Two of John Cage’s previous works were performed this night. Firstly, a harp piece, ‘Postcard from Heaven’ performed by Rhodri Davies. Starting with a simple sustained note, and ending in a similar vein, this piece relies on improvisation on the part of the harpist. This was simple yet elegant. I felt completely enthralled by the soft lulling notes emanating from the harp. The room was filled with gentle, sparse sounds. While the notes from the harp were used sparingly, the silence present through the whole hall managed to become part of the performance. The natural ambience in the room seemed imperative in order to add to the atmosphere and really made the piece come together effectively.

 The second of John Cage’s works of the night came in the form of ‘Ryoanji’ performed by Susan Stenger, Robert Poss and Dominic Lash. Carrying on from the feel of the previous harp piece, this performance matched the soft mood already present. It began with a strangely simple yet rhythmic beat, which served as the backbone for the various pieces of sound to attach themselves to. Frequent outbursts of flute surround the entire 30 minutes of the performance. What really made this performance though was the use of a double bass. The low end noises emanating from the instrument all throughout the performance really added that extra level of detail to the entire show. Strange and wonderful notes appeared almost at random from both the flute and bass, but they always seemed to have a peculiar sense of togetherness and structure to them. I must say, it was a truly unique performance that must be accredited to the genius of John Cage’s composition.

 The second half of this night featured the premiere of two new works. The first was another harp piece. This time written by Phill Niblock, but again performed by Rhodri Davies. Quite a departure from the subtle harp work of before, this second piece concentrated on noisy drones manipulating live harp as well as pre-recorded sounds. The mood was completely changed. After the quiet and delicate performances we’d already seen this definitely felt like a step in a different direction. Fuzzy drones filled the room building in intensity throughout the 30 minute set. Fairly similar to the sounds I’d heard the night previous from Phill Niblock but this time in a much different setting. While it may have had a coarser sounds compared to the works we heard previously it still has it’s place in this show and rightly so.
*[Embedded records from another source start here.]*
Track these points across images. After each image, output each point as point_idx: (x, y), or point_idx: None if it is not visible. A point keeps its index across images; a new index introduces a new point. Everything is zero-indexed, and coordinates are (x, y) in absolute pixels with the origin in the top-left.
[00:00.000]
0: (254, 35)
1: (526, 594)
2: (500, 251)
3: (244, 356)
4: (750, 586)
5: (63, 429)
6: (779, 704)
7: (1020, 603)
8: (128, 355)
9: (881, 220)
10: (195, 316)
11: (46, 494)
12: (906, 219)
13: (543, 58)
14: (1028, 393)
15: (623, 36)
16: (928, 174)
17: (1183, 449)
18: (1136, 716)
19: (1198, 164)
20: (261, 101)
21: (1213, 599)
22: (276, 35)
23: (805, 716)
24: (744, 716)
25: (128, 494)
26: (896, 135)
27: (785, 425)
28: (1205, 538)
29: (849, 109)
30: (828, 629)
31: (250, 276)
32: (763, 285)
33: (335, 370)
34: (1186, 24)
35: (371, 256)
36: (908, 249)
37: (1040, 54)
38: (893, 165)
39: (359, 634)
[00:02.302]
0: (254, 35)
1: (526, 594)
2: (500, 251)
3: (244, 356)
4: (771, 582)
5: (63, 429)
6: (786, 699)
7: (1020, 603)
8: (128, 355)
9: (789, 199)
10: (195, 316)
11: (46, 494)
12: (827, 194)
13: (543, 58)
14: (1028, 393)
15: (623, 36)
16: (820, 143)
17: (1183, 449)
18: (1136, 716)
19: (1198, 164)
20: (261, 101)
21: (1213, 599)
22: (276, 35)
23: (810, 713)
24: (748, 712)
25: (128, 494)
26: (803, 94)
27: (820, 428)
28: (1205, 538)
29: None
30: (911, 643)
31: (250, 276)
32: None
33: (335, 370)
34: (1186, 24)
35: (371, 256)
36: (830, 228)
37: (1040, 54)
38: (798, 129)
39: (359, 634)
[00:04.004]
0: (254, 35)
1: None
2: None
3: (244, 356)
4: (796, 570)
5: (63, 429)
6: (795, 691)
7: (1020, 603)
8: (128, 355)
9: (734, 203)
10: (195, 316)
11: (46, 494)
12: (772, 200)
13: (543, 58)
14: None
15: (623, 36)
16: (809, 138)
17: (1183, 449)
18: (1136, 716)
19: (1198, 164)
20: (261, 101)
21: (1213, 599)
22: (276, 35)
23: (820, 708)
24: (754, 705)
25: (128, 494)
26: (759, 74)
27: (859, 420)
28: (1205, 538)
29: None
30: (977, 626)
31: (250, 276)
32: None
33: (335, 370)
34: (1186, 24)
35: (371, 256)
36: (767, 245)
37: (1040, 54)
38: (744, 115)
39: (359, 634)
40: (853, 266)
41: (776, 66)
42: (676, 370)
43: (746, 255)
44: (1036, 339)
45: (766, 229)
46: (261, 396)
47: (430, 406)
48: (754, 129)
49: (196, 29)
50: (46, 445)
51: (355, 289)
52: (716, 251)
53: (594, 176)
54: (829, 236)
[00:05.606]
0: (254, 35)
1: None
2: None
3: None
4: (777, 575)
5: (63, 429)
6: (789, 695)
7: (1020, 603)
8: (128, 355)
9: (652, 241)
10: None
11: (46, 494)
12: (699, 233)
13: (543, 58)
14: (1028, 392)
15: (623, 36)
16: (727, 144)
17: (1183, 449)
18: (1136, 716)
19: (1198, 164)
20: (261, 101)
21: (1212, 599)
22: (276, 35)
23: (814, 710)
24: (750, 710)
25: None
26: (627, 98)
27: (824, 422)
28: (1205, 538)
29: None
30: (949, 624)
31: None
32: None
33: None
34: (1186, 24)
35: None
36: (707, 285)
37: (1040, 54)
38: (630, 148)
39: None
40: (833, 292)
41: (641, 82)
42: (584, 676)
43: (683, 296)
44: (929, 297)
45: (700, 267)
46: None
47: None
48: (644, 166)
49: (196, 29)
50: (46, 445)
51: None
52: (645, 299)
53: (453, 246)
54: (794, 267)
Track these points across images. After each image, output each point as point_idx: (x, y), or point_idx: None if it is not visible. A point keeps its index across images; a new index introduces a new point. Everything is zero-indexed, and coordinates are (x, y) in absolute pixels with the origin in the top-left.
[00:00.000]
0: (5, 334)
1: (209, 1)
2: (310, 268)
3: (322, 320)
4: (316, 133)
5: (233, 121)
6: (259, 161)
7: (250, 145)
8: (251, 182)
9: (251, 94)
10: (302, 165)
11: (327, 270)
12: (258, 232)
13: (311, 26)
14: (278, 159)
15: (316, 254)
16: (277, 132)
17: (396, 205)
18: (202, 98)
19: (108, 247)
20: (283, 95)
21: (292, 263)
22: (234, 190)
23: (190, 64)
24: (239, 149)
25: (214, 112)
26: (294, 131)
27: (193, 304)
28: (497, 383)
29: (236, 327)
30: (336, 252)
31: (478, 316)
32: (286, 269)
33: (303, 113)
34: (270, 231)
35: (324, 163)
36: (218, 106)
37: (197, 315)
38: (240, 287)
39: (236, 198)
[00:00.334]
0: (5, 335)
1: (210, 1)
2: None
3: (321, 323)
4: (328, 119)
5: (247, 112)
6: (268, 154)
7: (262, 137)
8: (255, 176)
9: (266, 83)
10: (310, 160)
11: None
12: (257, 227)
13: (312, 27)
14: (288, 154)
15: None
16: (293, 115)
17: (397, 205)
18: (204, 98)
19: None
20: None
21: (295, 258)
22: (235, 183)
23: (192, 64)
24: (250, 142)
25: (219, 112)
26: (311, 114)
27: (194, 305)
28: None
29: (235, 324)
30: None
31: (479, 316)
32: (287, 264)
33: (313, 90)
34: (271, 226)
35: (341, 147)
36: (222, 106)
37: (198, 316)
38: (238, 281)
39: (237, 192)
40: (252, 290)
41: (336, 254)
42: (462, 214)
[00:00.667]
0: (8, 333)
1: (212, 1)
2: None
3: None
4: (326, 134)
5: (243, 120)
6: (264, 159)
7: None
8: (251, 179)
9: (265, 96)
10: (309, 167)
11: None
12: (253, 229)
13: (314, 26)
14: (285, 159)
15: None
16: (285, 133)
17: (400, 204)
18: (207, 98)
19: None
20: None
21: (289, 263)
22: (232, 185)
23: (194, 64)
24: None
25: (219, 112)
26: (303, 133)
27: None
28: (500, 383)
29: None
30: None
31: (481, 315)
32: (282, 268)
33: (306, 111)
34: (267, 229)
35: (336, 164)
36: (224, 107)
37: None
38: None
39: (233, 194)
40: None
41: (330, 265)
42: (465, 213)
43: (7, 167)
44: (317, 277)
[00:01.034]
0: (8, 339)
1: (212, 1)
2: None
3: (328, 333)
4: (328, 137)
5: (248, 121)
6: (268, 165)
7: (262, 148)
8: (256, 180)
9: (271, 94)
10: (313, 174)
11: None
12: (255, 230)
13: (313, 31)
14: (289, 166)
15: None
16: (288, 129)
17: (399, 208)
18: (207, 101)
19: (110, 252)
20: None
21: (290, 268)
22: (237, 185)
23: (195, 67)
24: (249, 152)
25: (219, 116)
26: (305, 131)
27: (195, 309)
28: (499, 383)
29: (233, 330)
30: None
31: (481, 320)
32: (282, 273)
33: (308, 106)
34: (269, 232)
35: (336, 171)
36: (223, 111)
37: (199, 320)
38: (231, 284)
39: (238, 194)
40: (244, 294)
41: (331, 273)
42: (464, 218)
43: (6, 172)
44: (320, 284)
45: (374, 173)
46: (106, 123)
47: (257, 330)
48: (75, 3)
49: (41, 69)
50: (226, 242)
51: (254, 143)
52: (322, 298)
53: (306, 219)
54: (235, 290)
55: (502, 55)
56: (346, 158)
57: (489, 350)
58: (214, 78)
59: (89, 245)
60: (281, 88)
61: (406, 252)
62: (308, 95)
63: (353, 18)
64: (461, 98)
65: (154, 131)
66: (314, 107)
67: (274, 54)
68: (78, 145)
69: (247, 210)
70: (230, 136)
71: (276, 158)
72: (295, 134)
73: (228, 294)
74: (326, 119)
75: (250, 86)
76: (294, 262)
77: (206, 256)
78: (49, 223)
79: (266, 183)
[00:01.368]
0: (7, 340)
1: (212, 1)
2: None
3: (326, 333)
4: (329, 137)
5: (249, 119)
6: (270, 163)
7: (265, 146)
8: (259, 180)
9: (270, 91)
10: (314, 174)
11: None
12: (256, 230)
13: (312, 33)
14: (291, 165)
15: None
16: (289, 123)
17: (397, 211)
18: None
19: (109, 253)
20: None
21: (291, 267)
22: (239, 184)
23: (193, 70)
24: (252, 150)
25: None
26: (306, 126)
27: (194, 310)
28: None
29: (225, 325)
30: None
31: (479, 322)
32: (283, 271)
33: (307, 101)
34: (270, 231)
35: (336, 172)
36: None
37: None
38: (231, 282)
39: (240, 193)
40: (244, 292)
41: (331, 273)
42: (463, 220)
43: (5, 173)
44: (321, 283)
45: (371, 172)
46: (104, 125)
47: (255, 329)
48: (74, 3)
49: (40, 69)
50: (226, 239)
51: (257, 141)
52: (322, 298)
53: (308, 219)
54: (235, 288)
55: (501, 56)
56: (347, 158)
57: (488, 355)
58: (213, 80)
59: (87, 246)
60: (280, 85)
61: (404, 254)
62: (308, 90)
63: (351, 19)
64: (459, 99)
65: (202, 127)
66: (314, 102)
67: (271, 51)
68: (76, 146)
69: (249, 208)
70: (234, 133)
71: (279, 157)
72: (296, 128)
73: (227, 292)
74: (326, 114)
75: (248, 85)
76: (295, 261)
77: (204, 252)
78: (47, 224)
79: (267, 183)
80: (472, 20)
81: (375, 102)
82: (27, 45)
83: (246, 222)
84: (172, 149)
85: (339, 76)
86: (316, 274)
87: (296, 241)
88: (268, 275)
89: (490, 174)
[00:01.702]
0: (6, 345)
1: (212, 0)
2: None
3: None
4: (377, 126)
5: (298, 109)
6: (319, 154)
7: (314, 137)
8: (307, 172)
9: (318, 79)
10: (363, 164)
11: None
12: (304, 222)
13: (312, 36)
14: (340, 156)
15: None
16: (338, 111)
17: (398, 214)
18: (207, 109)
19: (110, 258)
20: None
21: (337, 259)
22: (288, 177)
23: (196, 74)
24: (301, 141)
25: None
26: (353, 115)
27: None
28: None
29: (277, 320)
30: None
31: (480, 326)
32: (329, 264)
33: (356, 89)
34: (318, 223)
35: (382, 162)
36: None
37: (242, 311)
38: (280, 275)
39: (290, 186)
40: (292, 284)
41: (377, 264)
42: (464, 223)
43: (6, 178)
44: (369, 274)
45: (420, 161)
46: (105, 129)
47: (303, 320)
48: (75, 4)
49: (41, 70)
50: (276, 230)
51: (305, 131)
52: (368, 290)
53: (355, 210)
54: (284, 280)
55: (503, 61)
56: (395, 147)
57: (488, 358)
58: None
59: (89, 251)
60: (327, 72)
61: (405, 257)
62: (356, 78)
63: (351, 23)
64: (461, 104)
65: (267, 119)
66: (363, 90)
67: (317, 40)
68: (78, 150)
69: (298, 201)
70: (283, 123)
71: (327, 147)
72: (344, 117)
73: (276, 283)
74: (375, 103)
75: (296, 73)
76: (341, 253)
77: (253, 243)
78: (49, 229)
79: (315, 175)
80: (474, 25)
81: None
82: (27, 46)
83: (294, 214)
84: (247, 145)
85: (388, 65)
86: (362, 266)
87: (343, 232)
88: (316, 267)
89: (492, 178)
The final performance of the night shares names with the whole night: Lament for John Cage. Composed by Yoshi Walda, this piece was a rework of an older piece by Walda. Again, this is something going in a completely different direction. I think it’s safe to say that this night definitely hasn’t lacked in variation. It’s clear that this is the centrepiece though. Featuring two guitars, three bagpipes, one snare drum, reed organ and timpani the complexity of the different sounds on offer was something to admire. While maybe not the most conventional mix of sounds, Walda certainly manages to make them work together. Anyway, the whole idea is to not be conventional, to think outside the box, to push the boundaries, to do something new and fresh! The depth and density of this performance really make it what it is. By building layers upon layers of noise from different instruments, a beautifully unique wall of sound was created, helped along especially by the long sustain stemming from the work of the timpanist. The number of textures to be heard really added a lot of power to the listening experience. There was a strong focus on musical dynamics and even though it started off fairly loud, it managed to slowly build volume until it erupted violently in a huge crescendo only to quickly subdue again. It was a fascinating performance to experience. A truly remarkable and respectable tribute to the great life of John Cage and a perfect way to end my three days of experiencing the slower side of life.